Using only the entries below, copy exactly the lines that begin at the one with "Judge from the" and end at the one with "Picture 1: EM", both included. Drop the pictures.
(Beginning of INFORMATION PROVIDED)
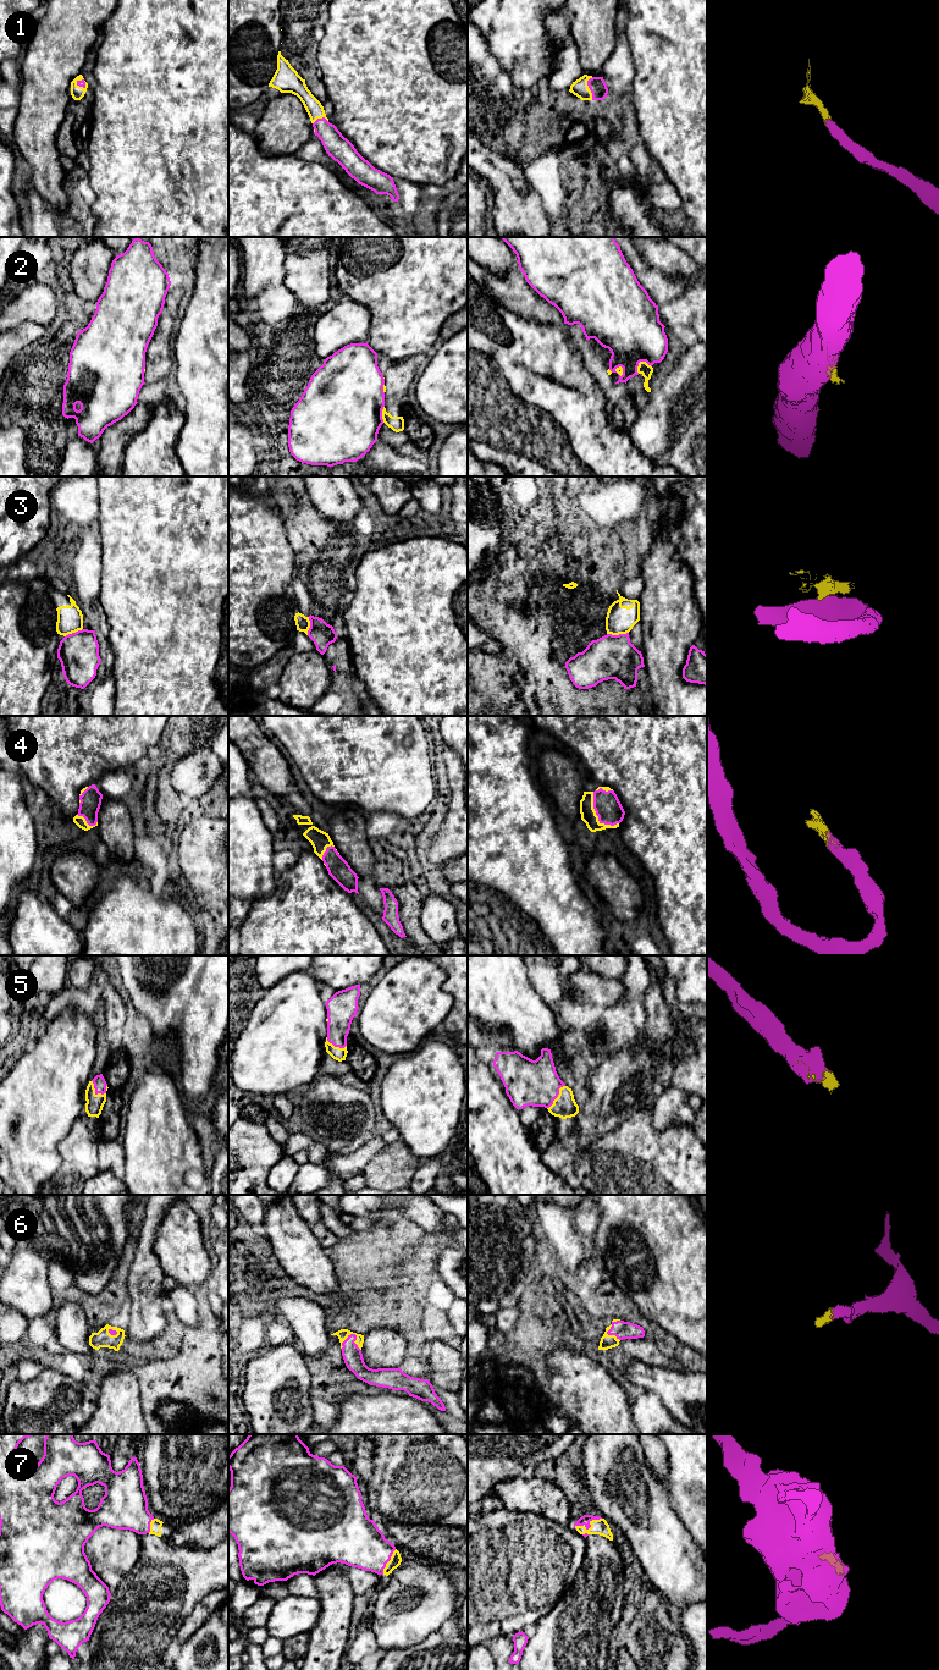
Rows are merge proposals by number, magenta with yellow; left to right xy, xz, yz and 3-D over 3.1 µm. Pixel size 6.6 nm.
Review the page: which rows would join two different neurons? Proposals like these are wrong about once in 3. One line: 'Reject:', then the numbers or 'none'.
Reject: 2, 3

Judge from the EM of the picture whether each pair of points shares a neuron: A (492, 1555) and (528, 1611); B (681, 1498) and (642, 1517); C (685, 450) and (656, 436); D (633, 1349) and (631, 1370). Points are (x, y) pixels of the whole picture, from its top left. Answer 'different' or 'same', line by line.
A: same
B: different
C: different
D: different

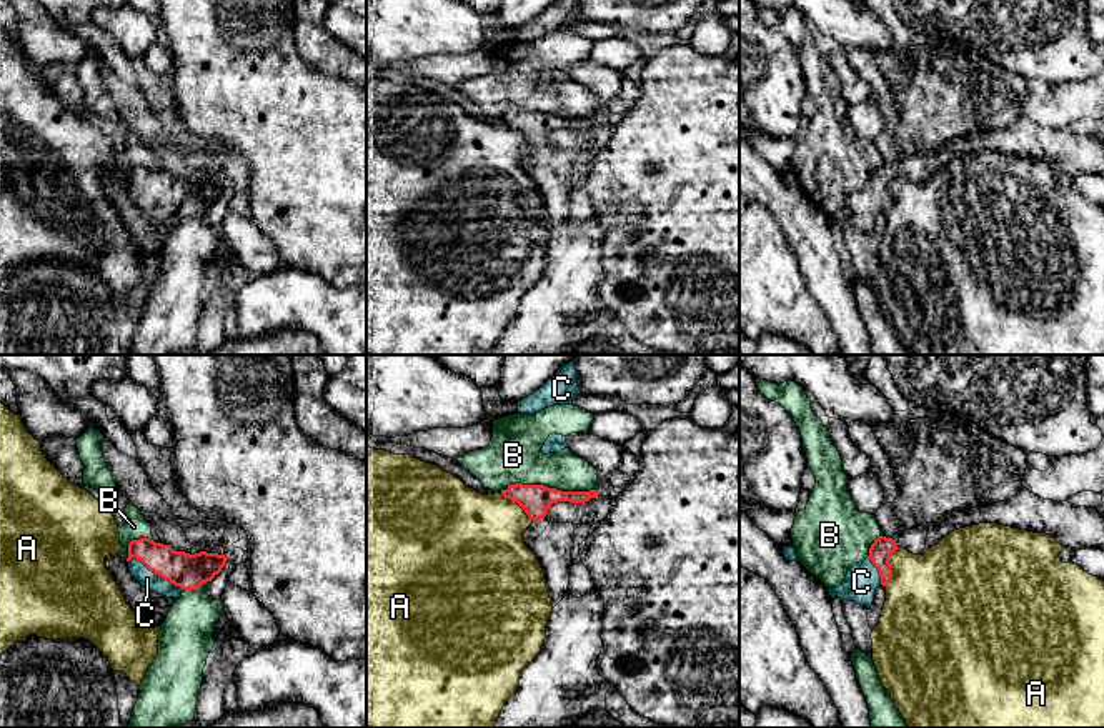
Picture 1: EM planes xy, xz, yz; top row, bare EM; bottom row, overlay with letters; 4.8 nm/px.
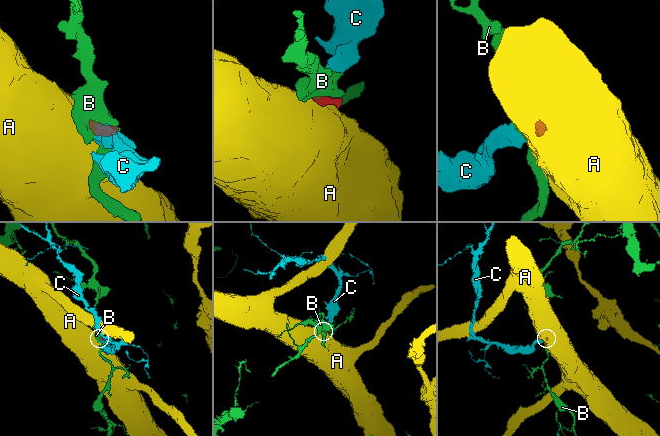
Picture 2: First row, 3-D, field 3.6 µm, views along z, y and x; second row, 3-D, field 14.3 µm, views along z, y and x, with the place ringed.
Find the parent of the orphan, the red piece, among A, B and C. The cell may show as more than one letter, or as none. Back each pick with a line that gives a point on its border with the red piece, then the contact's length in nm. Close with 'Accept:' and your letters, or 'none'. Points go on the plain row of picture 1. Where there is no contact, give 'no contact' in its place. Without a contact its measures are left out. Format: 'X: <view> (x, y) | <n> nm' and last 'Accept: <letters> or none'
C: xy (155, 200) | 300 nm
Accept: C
(End of INFORMATION PROVIDED)
[SOLUTION TO THIS EXERCISE]
Judge from the EM of the picture whether each pair of points shares a neuron: A (492, 1555) and (528, 1611); B (681, 1498) and (642, 1517); C (685, 450) and (656, 436); D (633, 1349) and (631, 1370). Points are (x, y) pixels of the whole picture, from its top left. Answer 'different' or 'same', line by line.
A: same
B: different
C: different
D: different

Picture 1: EM planes xy, xz, yz; top row, bare EM; bottom row, overlay with letters; 4.8 nm/px.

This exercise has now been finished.